#### [The request]
Please copy out the listing below, replacing "attribute" with "property" and leaving everything else unchanged. Omit the pictures.

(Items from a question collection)
** start **
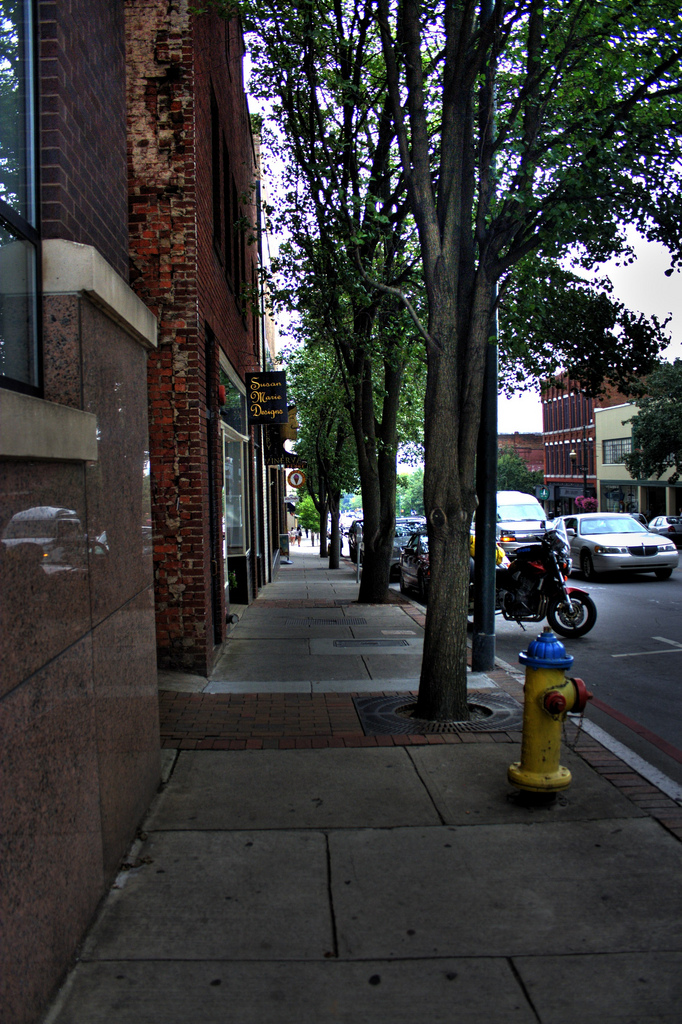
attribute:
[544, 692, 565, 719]
lug — red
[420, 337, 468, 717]
tree trunk — brown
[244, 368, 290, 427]
sign — black, yellow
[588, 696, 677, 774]
line — red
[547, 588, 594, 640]
wheel — front wheel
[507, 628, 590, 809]
fire hydrant — yellow, blue, red, green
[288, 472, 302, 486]
sign — red, white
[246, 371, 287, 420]
sign — gold, black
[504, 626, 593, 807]
hydrant — blue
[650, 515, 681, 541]
car — parked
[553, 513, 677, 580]
car — white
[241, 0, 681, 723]
tree — green, leafy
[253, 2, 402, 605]
tree — green, leafy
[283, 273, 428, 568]
tree — green, leafy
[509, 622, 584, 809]
fire hydrant — yellow, blue, red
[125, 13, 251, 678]
building — brick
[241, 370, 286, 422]
sign — black, yellow, shop sign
** end **
#### [Finished task]
property:
[544, 692, 565, 719]
lug — red
[420, 337, 468, 717]
tree trunk — brown
[244, 368, 290, 427]
sign — black, yellow
[588, 696, 677, 774]
line — red
[547, 588, 594, 640]
wheel — front wheel
[507, 628, 590, 809]
fire hydrant — yellow, blue, red, green
[288, 472, 302, 486]
sign — red, white
[246, 371, 287, 420]
sign — gold, black
[504, 626, 593, 807]
hydrant — blue
[650, 515, 681, 541]
car — parked
[553, 513, 677, 580]
car — white
[241, 0, 681, 723]
tree — green, leafy
[253, 2, 402, 605]
tree — green, leafy
[283, 273, 428, 568]
tree — green, leafy
[509, 622, 584, 809]
fire hydrant — yellow, blue, red
[125, 13, 251, 678]
building — brick
[241, 370, 286, 422]
sign — black, yellow, shop sign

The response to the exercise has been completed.